Был у нас в Школе-Студии МХАТ Абрам Александрович Белкин, преподаватель литературы. Он говорил: «Мне зарплаты, которую я у вас получаю, хватает только на такси, - он работал в энциклопедии, - но я приезжаю, потому что понимаю - никто вам не скажет того, что вам скажу я. Никто!». И это была правда.
И вот люди, которые были вдохновлены и заражены примером Сулержицкого, невероятно много сделали именно своим примером. Потом, когда новый директор Дворца Пионеров потребовал советского репертуара от Студии художественного слова, то Анна Гавриловна, поняв, что больше она заниматься Пушкиным в том объеме, в котором она считает нужным, не сможет, ушла на пенсию. Но взяла на общественных началах Студию художественного слова при организовывавшемся тогда литературном музее Пушкина. Она эту студию вела несколько лет, пока не заболела и не уехала в свою родную Одессу.

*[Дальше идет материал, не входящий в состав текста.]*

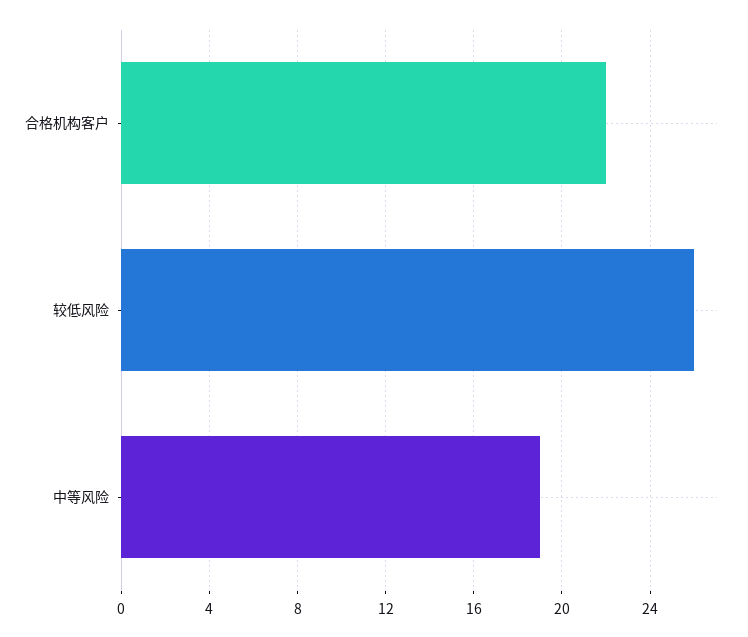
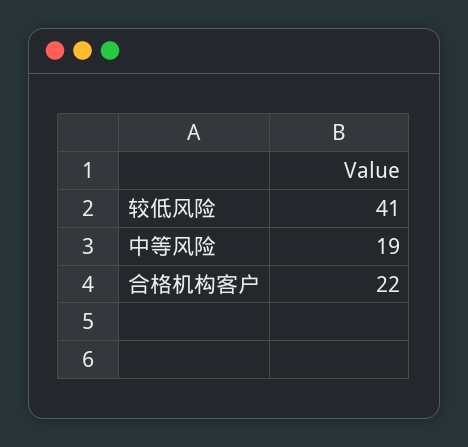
  {
    "合格机构客户": 22,
-   "较低风险": 26,
+   "较低风险": 41,
    "中等风险": 19
  }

Анна Гавриловна Бовшек только раз сказала о свой причастности к Первой студии. Один раз в письме, когда я уже работал в театре, я жаловался на что-то. И из Одессы писала мне Анна Гавриловна, пытаясь подбодрить, видимо, что «а вот мои учителя: Сулержицкий и Вахтангов, учителя, как видишь, самые высокие, думали так-то и так-то». И больше никогда. Ни именами своих учителей, ни именами своих знаменитых учеников никогда не прикрывалась. Только – дело. Она преподавала еще и в Камерном театре у Таирова, с труппой и студийцами занималась сценической речью.

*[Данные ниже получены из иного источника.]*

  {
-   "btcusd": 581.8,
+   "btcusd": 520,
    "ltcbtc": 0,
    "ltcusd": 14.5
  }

И мы, ученики Анны Гавриловны, решили собрать и издать книжечку о ней. Вот она - тоненькая, маленькая - «Великое культурное противостояние. Книга об Анне Гавриловне Бовшек». Она вышла в 2009 году в издательстве «НЛО» (новое литературное обозрение). Книжка вышла с помощью Фонда при Президенте по поддержке театральных инициатив. Этим фондом руководит Евгений Миронов. Львиную долю книжки составляют мемуары самой Анны Гавриловны Бовшек. Вы что же думаете, она там о себе пишет? Нет. Она пишет о своем муже, писателе Сигизмунде Кржижановском, который почти не издавался при жизни. Только в периодике иногда, редко. Горькому он не понравился, и дело было закрыто. Умер Сигизмунд Доминикович в пятидесятом году. Человек он был колоссальной эрудиции и таланта. Он писал прозу и искусствоведческие статьи. И сейчас издан его шеститомник. Однажды Анна Гавриловна Бовшек сказала мне: «Вот, я сдала архив Сигизмунда Доминиковича, в РГАЛИ. Может быть, когда-нибудь это напечатают». И я помню, как я подумал: «Да, нет!.. Никогда не напечатают». Потому что я знал, что Анна Гавриловна полтора десятилетия хлопотала об изданиях вещей Кржижановског. Она сберегла архив любимого человека. Представляете какое ощущение долга!? Архив этот был в идеальном состоянии. И, когда я увидел роскошный толстый первый том, на полке книжного магазина, я подумал: «Ба-а! Вот уж действительно: рукописи не горят». Анны Гавриловны уже нет тридцать лет, и вдруг – «без объявления войны» материализовался первый том Кржижановского.
Я хочу вам сказать, дорогие учителя, собравшиеся в этом зале, что «спасение утопающих – дело рук самих утопающих». Никто кроме вас, никто кроме вас. У нас, к сожалению, учительство не ценится. Но зато мы сами получаем удовольствие. Мы сами получаем удовольствие от того, как поднимается росток, сами огорчаемся, как родители, всему тому, чему приходится огорчаться, и сами радуемся всему тому, о чем знают только родители.
Сулержицкий умел организовать семью, создать её, и быть её главой, центром, Духовным Центром, отцом, защитником. И очень хорошо, что собираются люди, и обмениваются своими мыслями о наследии Сулержицкого. Это воистину в его Честь!